→ **Source extract**
────────────────────
And when they find an intelligence-challenged hero like Palin or this idiot plumber guy, they don't just get behind them, they go absolutely nuts. We're talkin' full-on love fests with ignorance.
While just about every other democracy in the world is looking for leaders who are more intelligent than your average Joe, plumber or otherwise, a large number of Americans seem to be constantly looking for a leader as stupid as they are: "Someone just like me."
Yeah, Dubya might be more fun to have a beer with than John Kerry. But why the hell would want him running your country? While the rest of the world understandably expects elites to run things like, you know, the government, Republicans seem to despise elites, not only for their intelligence and education, but also for their competence and ability.
"Goddamn elites, think they're so special just 'cause they know stuff. I like Dubya 'cause he reminds me of my uncle Bubba, and my uncle Bubba's one hell of a guy. Heck, Uncle Bubba would be a better president than any of these college-educated communist elites and their gay-marryin' friends. Like to see any of them skin an elk as fast as good ol' Uncle Bubba."
Do you ever wonder why the most hardcore supporters of the “war on terror” seem to all live in places like Mississippi, Alabama and Kansas? And do you ever feel confused as to why exactly they seem so scared? Do they seriously think terrorists are coming to get them in Jackson, Montgomery, and Wichita?
I mean, there has to be some sort of an explanation for this bizarre situation. Mention any terrorist plot–real or imagined–and these anti-terror Red Staters are all over one another, trying to be the first to support a cut in civil liberties, the launching of a preemptive war, and/or a whole lot more Bible study classes in schools.
────────────────────
→ **Items**

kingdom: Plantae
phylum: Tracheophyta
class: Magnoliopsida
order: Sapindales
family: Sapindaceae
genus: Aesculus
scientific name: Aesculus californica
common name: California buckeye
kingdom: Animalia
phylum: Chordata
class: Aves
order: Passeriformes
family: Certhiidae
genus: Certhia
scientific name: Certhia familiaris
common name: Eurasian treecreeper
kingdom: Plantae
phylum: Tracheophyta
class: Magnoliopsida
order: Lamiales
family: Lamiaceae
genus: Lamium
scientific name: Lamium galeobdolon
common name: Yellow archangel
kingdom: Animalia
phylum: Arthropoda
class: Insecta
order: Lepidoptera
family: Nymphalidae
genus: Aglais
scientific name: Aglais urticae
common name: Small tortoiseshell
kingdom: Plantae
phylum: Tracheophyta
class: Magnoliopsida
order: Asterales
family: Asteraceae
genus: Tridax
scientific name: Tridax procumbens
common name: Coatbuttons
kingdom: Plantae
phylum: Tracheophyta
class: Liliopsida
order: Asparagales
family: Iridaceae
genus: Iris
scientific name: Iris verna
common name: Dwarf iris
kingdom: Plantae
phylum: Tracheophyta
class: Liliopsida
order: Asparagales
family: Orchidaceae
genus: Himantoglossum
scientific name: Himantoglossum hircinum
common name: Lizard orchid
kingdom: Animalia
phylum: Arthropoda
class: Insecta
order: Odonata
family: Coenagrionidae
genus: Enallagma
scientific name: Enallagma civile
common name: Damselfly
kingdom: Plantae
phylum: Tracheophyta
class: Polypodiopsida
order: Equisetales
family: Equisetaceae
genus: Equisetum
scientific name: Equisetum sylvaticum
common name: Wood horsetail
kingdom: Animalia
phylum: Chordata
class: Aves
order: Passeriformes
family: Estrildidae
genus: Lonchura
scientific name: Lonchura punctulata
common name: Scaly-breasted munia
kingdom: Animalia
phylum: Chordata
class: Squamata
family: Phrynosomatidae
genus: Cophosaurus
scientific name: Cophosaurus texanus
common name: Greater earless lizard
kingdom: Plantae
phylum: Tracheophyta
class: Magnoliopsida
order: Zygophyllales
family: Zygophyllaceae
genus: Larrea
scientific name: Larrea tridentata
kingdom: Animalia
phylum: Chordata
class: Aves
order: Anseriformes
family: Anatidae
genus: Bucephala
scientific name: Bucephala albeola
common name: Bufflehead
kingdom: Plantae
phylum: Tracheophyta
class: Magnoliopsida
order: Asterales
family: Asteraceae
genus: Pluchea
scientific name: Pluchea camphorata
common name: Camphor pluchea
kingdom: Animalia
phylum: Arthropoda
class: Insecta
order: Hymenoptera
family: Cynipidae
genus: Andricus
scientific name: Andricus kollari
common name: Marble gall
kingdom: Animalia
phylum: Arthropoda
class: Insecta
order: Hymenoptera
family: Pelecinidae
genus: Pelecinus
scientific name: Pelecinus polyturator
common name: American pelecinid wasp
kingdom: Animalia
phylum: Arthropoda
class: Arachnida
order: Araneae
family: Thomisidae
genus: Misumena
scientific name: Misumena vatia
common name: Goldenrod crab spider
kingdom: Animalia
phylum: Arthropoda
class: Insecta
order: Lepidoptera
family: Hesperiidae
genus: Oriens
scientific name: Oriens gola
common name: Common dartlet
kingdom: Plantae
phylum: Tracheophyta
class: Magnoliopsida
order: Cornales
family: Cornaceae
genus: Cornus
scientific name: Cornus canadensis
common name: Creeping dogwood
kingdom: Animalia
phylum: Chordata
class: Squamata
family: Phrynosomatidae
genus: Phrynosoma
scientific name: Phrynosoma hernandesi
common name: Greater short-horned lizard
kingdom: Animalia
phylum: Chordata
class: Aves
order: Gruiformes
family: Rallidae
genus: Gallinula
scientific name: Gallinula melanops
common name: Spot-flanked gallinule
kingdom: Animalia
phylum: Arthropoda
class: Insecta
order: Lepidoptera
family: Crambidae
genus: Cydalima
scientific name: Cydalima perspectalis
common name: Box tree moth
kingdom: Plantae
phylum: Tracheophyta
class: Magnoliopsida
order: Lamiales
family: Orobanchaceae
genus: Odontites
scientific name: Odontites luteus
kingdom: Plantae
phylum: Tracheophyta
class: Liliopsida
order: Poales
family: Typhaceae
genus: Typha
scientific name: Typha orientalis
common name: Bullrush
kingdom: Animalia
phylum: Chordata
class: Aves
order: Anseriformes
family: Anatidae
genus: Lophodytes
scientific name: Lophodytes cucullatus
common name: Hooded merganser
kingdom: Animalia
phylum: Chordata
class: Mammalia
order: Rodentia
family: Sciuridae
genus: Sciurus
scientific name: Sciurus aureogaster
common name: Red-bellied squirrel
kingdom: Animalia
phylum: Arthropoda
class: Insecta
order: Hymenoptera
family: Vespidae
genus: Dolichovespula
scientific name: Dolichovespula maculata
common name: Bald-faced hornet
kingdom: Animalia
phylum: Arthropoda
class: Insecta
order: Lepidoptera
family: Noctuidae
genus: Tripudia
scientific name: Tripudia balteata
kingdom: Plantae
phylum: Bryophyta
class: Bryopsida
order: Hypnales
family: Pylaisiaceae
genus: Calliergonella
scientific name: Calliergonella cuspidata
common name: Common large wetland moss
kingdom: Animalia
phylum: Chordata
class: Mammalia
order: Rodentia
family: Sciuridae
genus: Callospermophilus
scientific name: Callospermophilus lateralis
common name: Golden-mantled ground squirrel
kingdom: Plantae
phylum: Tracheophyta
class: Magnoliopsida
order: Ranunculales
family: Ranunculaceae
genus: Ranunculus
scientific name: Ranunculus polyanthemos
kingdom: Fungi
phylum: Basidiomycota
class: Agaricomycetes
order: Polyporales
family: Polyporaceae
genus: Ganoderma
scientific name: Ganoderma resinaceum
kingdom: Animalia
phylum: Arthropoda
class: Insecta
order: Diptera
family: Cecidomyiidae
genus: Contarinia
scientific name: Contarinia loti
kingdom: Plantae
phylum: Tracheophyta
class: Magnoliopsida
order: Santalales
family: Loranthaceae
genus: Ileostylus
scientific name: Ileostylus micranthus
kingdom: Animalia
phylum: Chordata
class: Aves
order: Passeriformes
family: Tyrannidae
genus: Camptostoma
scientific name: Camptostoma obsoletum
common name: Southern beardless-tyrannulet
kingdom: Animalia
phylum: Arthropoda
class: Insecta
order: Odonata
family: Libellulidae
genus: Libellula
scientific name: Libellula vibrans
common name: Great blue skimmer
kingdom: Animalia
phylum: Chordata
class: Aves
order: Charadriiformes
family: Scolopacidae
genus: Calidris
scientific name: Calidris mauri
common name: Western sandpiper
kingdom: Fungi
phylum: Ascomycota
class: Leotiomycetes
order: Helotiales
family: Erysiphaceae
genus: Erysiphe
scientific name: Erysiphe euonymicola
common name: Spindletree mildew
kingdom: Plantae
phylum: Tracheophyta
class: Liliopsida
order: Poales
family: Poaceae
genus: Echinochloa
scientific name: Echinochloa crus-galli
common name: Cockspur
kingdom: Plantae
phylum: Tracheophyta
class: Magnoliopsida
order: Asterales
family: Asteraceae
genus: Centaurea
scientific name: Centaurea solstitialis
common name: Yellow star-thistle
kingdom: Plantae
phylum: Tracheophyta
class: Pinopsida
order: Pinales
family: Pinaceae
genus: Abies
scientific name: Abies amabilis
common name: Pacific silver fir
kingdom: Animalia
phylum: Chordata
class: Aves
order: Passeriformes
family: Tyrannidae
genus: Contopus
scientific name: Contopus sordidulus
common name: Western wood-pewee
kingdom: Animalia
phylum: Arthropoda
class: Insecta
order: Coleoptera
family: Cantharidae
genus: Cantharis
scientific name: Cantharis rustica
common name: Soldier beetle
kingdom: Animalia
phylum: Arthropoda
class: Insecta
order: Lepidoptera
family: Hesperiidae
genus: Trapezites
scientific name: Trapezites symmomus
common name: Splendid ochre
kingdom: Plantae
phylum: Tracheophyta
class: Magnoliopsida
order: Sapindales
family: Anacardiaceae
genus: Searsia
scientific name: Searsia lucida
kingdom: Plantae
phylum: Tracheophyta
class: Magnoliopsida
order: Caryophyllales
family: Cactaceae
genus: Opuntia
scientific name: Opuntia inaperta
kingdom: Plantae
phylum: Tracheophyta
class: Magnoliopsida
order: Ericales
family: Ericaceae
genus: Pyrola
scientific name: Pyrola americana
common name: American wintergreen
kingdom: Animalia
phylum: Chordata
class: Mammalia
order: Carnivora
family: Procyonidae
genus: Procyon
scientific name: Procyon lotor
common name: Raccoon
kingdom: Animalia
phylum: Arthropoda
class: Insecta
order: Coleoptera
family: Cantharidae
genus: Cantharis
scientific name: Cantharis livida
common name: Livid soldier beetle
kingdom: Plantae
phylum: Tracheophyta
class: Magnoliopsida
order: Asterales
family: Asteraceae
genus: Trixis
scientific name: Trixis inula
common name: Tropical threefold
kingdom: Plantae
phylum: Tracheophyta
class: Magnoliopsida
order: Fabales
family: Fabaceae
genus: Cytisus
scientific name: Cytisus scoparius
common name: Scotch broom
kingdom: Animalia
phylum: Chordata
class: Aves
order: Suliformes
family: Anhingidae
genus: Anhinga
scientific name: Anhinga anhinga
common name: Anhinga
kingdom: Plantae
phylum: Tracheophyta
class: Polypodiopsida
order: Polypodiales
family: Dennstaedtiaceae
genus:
────────────────────
→ **List of tasks**
1. In the commentary, which three cities are named as places where terrorists are supposedly coming to get people?
2. Copy the commentary word for word, starting with "While just about" and going on through "competence and ability.".
3. Carry the commentary on from the point where it stops.
The material placed after the commentary stands apart from it.

→ **Outputs for the tasks**
1. Jackson, Montgomery, and Wichita.

2.
While just about every other democracy in the world is looking for leaders who are more intelligent than your average Joe, plumber or otherwise, a large number of Americans seem to be constantly looking for a leader as stupid as they are: "Someone just like me."
Yeah, Dubya might be more fun to have a beer with than John Kerry. But why the hell would want him running your country? While the rest of the world understandably expects elites to run things like, you know, the government, Republicans seem to despise elites, not only for their intelligence and education, but also for their competence and ability.

3.
Meanwhile, the majority of those living in places that are actually terrorist targets–cities like Boston, L.A., San Francisco and New York City–stay relatively calm and continue to fight for their civil liberties and against crap like the oxymoronically-named Patriot Act.
You've Got That Right
Ok, so who am I to deny anyone the right to live in a constant state of terror, if that's how they really want to live? Still, you've got to admit that it's more than just a bit ridiculous. Huddled together in perpetual fear in states such as Alabama, Arkansas, Kentucky, Montana and Kansas are millions of people petrified that the terrorists could be coming for them at any moment, just as they knew that the Communists were coming in decades past.
These people may not be able to find Canada on a map–let alone Afghanistan–but they sure as hell know what they know and what they know for sure is that the enemy of all civilization, aside from gay marriage, of course, is definitely Islam.
If they really like waging unwinnable wars, perhaps they should go back to fighting the “war on gays” and the “war on drugs” instead of this distant, far-off, overseas “war on terror”.
The people of, say, Knoxville or Texarkana may have never met a Muslim but they sure as hell have met someone who they suspected of being gay or of smoking a joint, so this makes the whole war so much more immediate and real. And some of those pot smokers and gays have even been known to indulge in that hideous thing known as premarital sex, so there's a whole other war to be fought there as well.
Seriously, even Wichita must have at least a couple of suspected gays who haven't fled for their lives yet. But how many terrorists do you really think actually reside in the entire state of Kansas?
Evolution, climate change, the dinosaurs, and liberal elites' love of country may all be things that have never actually existed, but drugs, gays, and illicit premarital sex are all as real as Jesus and the coming Rapture. So it's a no-brainer, really.
I've been to Mississippi, Tennessee, North Carolina, and a number of other southern states and the only terrorist attacks I foresee taking place down there are those undertaken by homophobes, the KKK or, perhaps, a few rogue sheriffs.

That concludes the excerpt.